### Supplied information
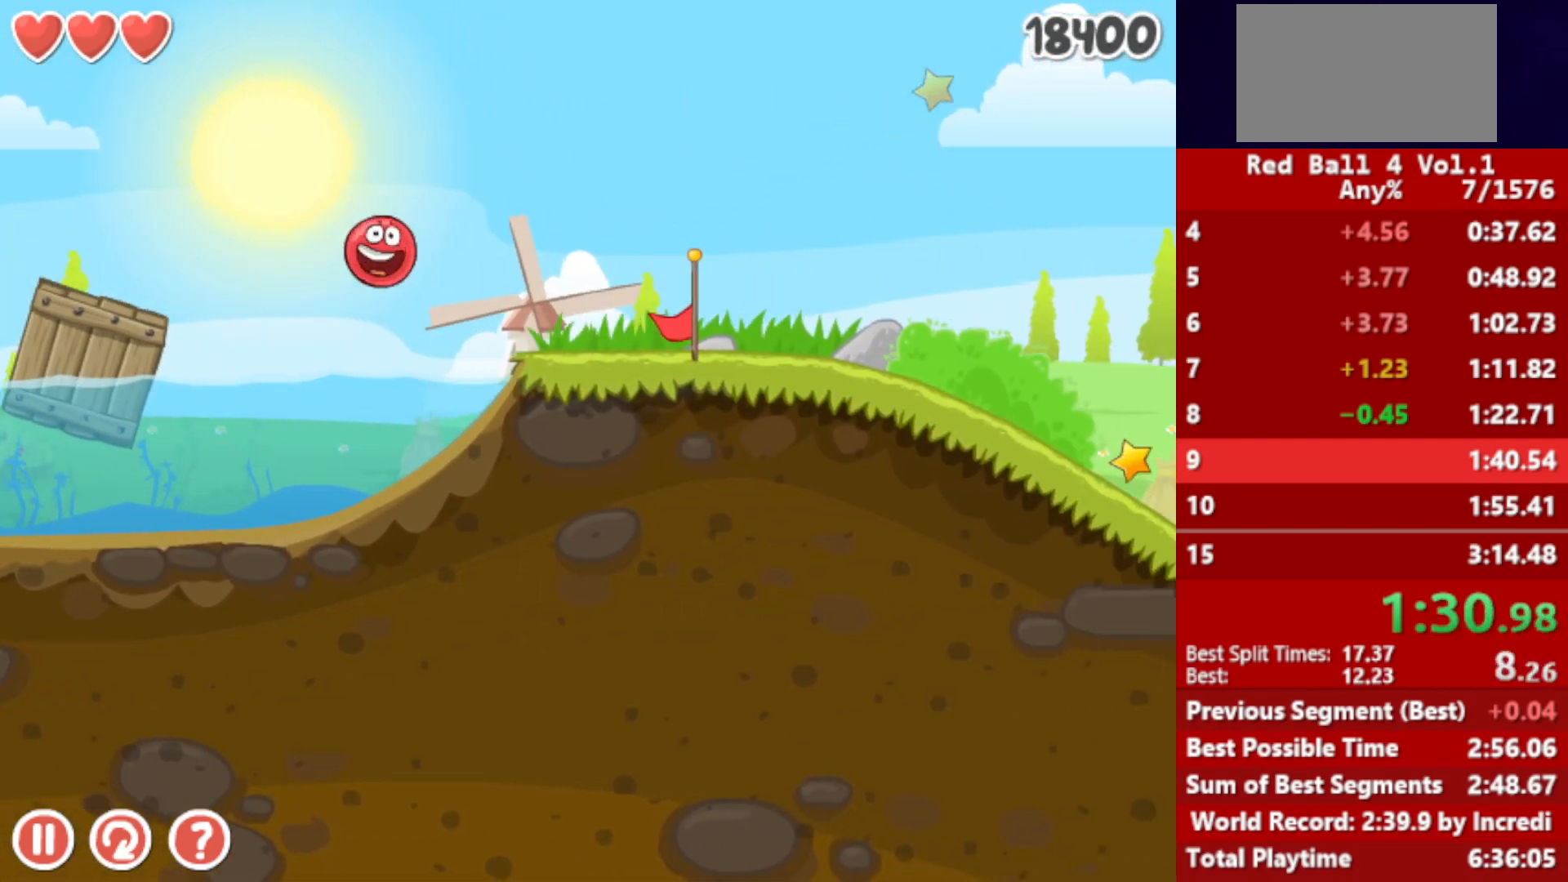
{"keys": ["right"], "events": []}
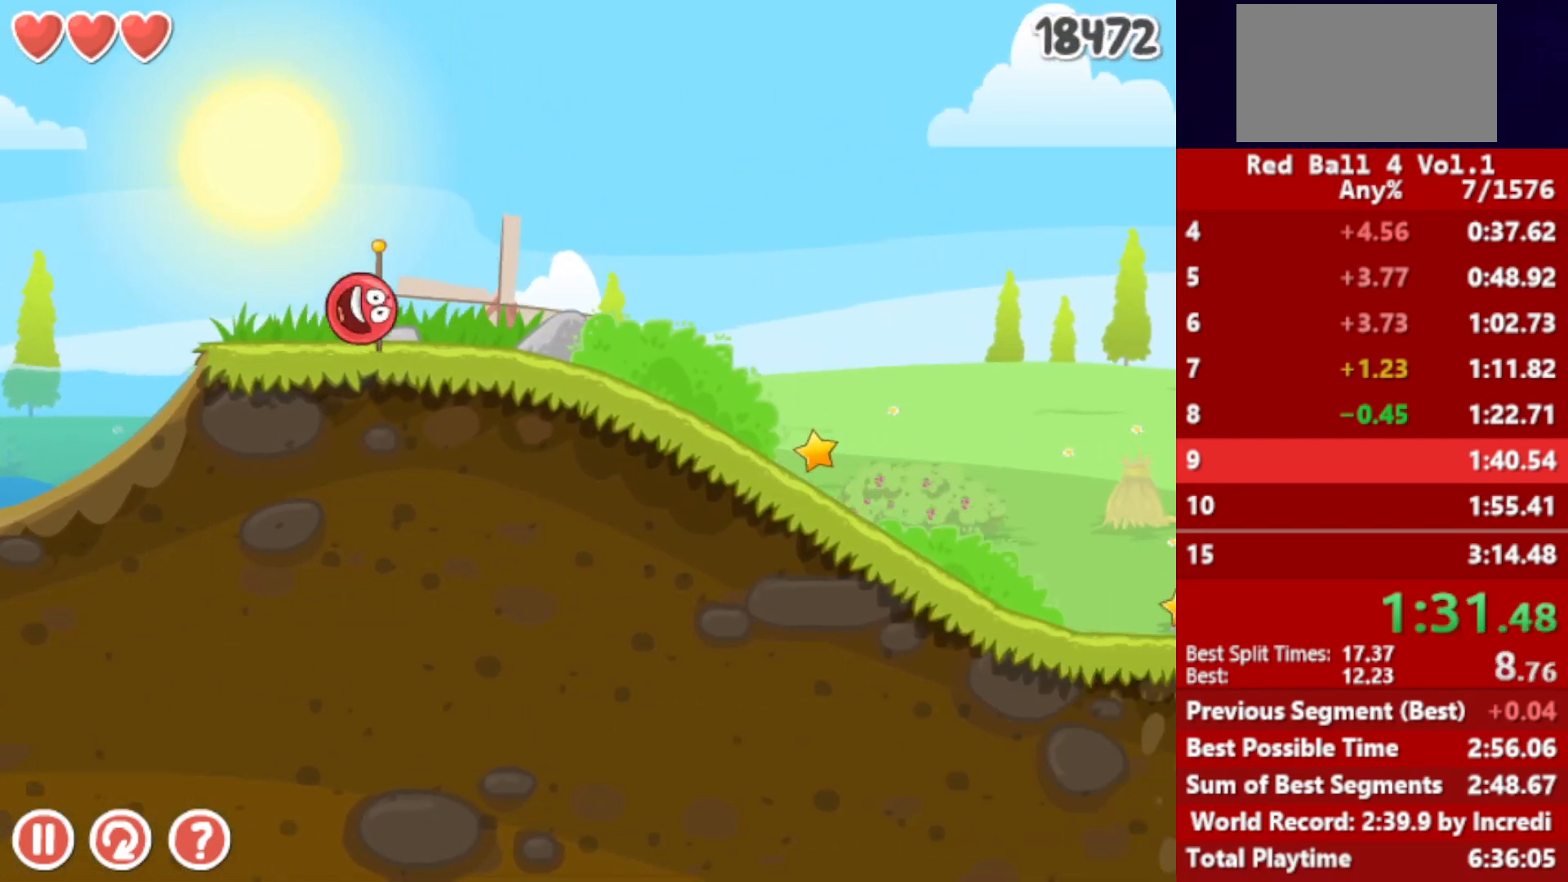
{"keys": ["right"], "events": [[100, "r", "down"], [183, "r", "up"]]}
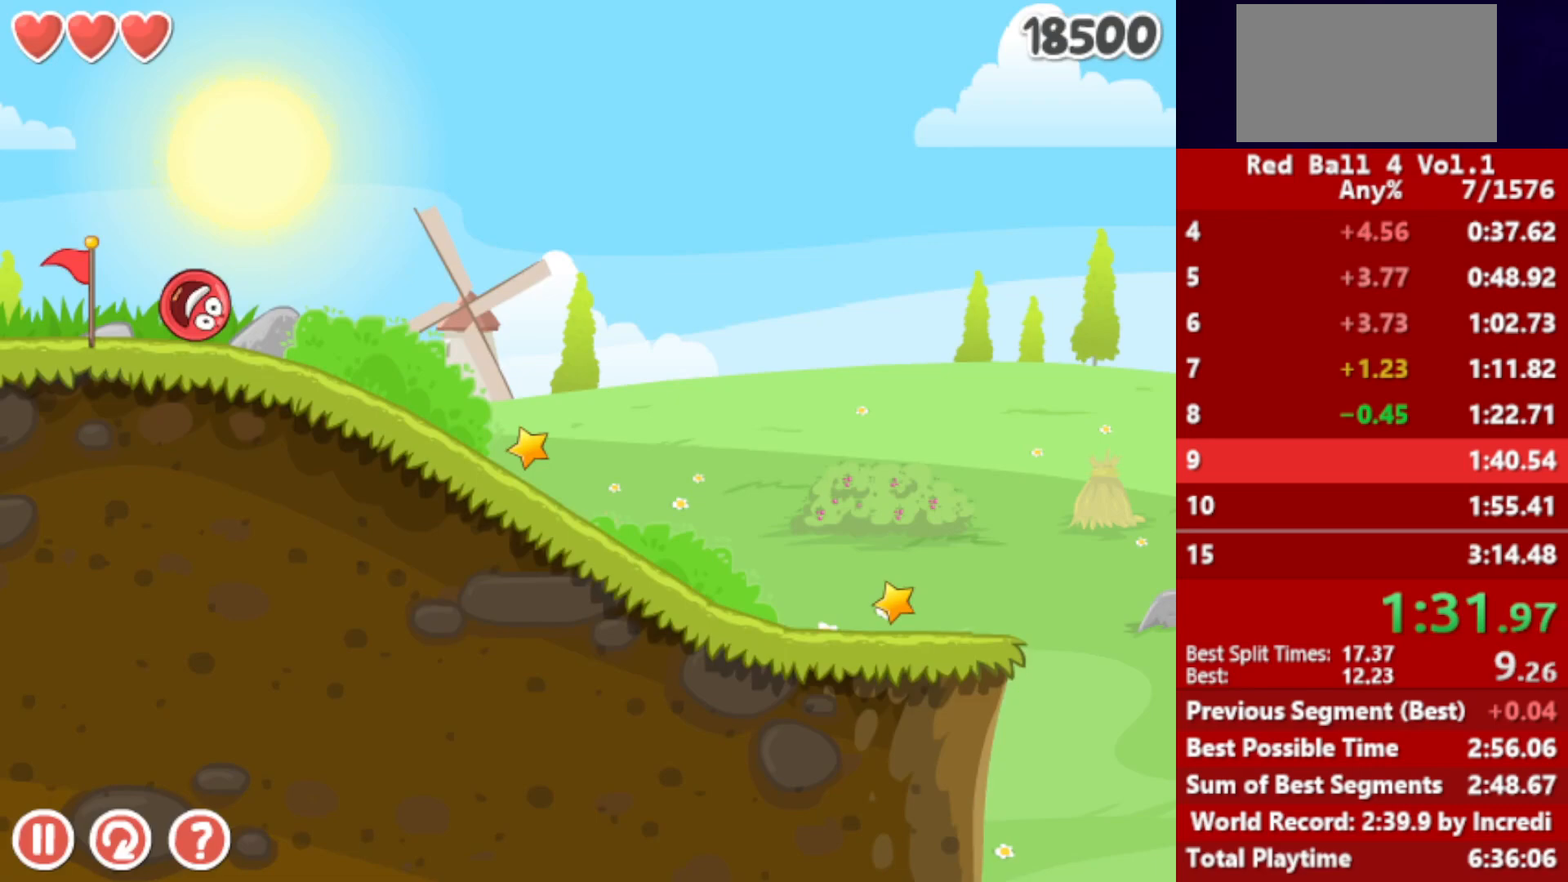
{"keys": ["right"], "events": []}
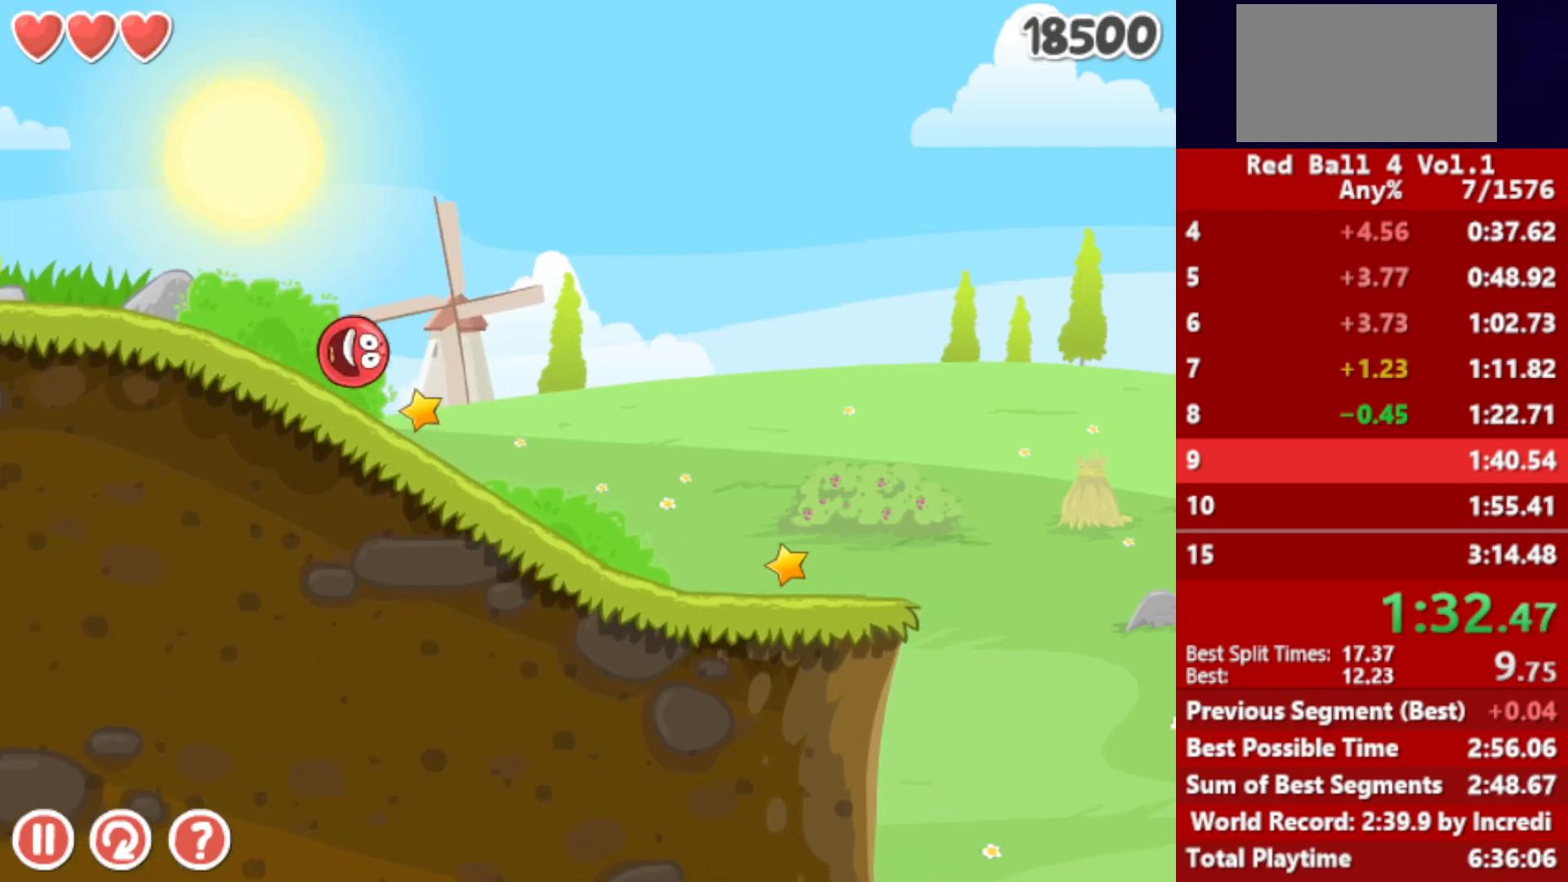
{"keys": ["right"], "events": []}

### Activity
Reproduce the whole listing verbatim. Pictures stay out of the copy.

### Response to this exercise
{"keys": ["right"], "events": []}
{"keys": ["right"], "events": [[100, "r", "down"], [183, "r", "up"]]}
{"keys": ["right"], "events": []}
{"keys": ["right"], "events": []}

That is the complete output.